Background
In ventricular tachycardia the heart rate is significantly increased. The main cause is an underlying heart disease (previous myocardial infarction or cardiomyopathy). Dysionia (hypokalemia and hypomagnesemia), acidemia, hypoxia, side effects of drugs contribute; Long QT syndrome is associated with torsade de pointes. Idiopathic ventricular tachycardia is not linked to a heart disease that can be diagnosed with currently available tests. A protection mechanism that the heart applies in the presence of ventricular tachycardia has been discovered: a sort of self-defibrillation.
Clinical case
A forty-year-old smoker comes to the emergency room suffering from heart palpitations, dizziness and syncope. Physical examination: hypotension and asthenia. ECG: sinus rhythm with single and paired ventricular extrasystoles, monomorphic.
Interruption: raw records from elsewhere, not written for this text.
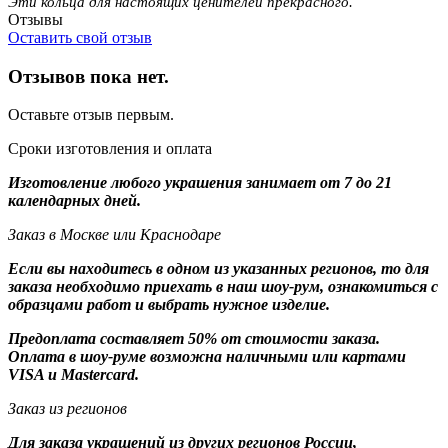
Эти кольца для настоящих ценителей прекрасного.
Отзывы
Оставить свой отзыв
Отзывов пока нет.
Оставьте отзыв первым.
Сроки изготовления и оплата
Изготовление любого украшения занимает от 7 до 21
календарных дней.
Заказ в Москве или Краснодаре
Если вы находитесь в одном из указанных регионов, то для
заказа необходимо приехать в наш шоу-рум, ознакомиться с
образцами работ и выбрать нужное изделие.
Предоплата составляет 50% от стоимости заказа.
Оплата в шоу-руме возможна наличными или картами
VISA и Mastercard.
Заказ из регионов
Для заказа украшений из других регионов России,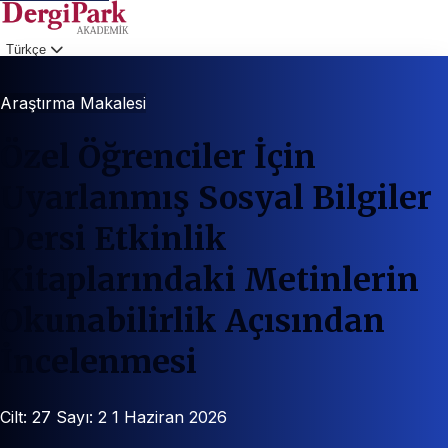
Türkçe
Giriş
Araştırma Makalesi
Özel Öğrenciler İçin
Uyarlanmış Sosyal Bilgiler
Dersi Etkinlik
Kitaplarındaki Metinlerin
Okunabilirlik Açısından
İncelenmesi
Cilt: 27
Sayı: 2
1 Haziran 2026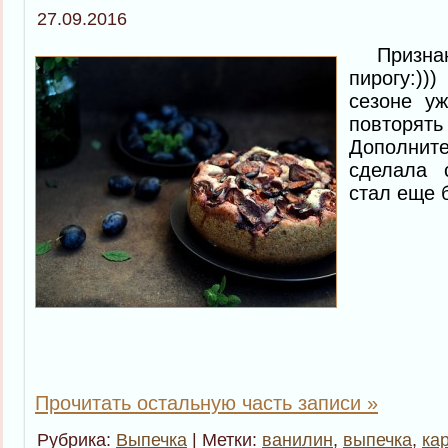
27.09.2016
Признаюс
пирогу:)
сезоне уж
повторя
Дополнит
сделала 
стал еще 
Прочитать остальную часть записи »
Рубрика:
Выпечка
| Метки:
ванилин
,
выпечка
,
ка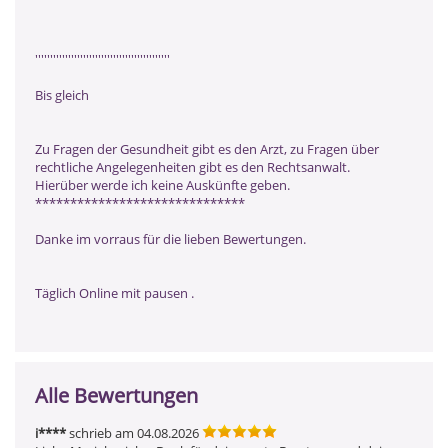
'''''''''''''''''''''''''''''''''''''''''''''
Bis gleich
Zu Fragen der Gesundheit gibt es den Arzt, zu Fragen über
rechtliche Angelegenheiten gibt es den Rechtsanwalt.
Hierüber werde ich keine Auskünfte geben.
******************************
Danke im vorraus für die lieben Bewertungen.
Täglich Online mit pausen .
Alle Bewertungen
i****
schrieb am 04.08.2026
Blood tests normal. Echocardiogram: mitral prolapse. Admitted to Internal Medicine, the patient presents a brief loss of consciousness; ECG: non-sustained ventricular tachycardia treated effectively with beta-blockers and amiodarone. Transferred to Cardiology: negative instrumental investigations for structural heart disease; on the Holter ECG, runs of non-sustained ventricular tachycardia. Discharged with beta-blockers. Asymptomatic at follow-up.
Conclusions
By studying the electrical dynamics underlying ventricular tachycardia, it was found that in the presence of rapid cardiac rhythms, complex electrical oscillations are established which lead to a sort of ‘self-defibrillation’ of the heart. The electrical signals that precede the spontaneous termination of a ventricular tachycardia are characterized by an oscillatory dynamic of impulses with different durations from one beat to the next called alternans; when alternans increase, there is a greater susceptibility on the part of the heart to self-termination of the arrhythmic event, highlighting its cardio-protective effect as a defense mechanism triggered by the heart to resynchronize. It is therefore possible to develop new drugs and devices that exploit as a mechanism of action the increase in alternans during arrhythmic events and therefore the cardioprotective mechanism of the heart itself. A possible future clinical application could be the design of a low-energy implantable cardiac defibrillator, compared to current ones whose effectiveness is limited by the painful electric shocks that characterize them.